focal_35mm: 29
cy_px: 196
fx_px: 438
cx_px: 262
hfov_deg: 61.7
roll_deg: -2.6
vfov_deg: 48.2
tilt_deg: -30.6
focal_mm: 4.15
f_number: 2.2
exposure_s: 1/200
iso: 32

---

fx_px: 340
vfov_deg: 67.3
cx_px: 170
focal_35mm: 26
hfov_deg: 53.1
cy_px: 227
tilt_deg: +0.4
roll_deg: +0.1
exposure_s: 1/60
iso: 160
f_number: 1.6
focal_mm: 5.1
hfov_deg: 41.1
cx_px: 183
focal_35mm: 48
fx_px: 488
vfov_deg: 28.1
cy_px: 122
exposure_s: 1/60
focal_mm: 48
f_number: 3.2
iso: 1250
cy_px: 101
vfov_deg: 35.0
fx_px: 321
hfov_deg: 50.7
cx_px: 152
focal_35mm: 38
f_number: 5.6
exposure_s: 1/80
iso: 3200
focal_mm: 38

-- WORK REQUIRED --
Would you copy out exactly the lines above that start at the one containing "focal_mm: 5.1" and end at the one containing "focal_mm: 38", inclusive?

-- RESULT FOR THIS TASK --
focal_mm: 5.1
hfov_deg: 41.1
cx_px: 183
focal_35mm: 48
fx_px: 488
vfov_deg: 28.1
cy_px: 122
exposure_s: 1/60
focal_mm: 48
f_number: 3.2
iso: 1250
cy_px: 101
vfov_deg: 35.0
fx_px: 321
hfov_deg: 50.7
cx_px: 152
focal_35mm: 38
f_number: 5.6
exposure_s: 1/80
iso: 3200
focal_mm: 38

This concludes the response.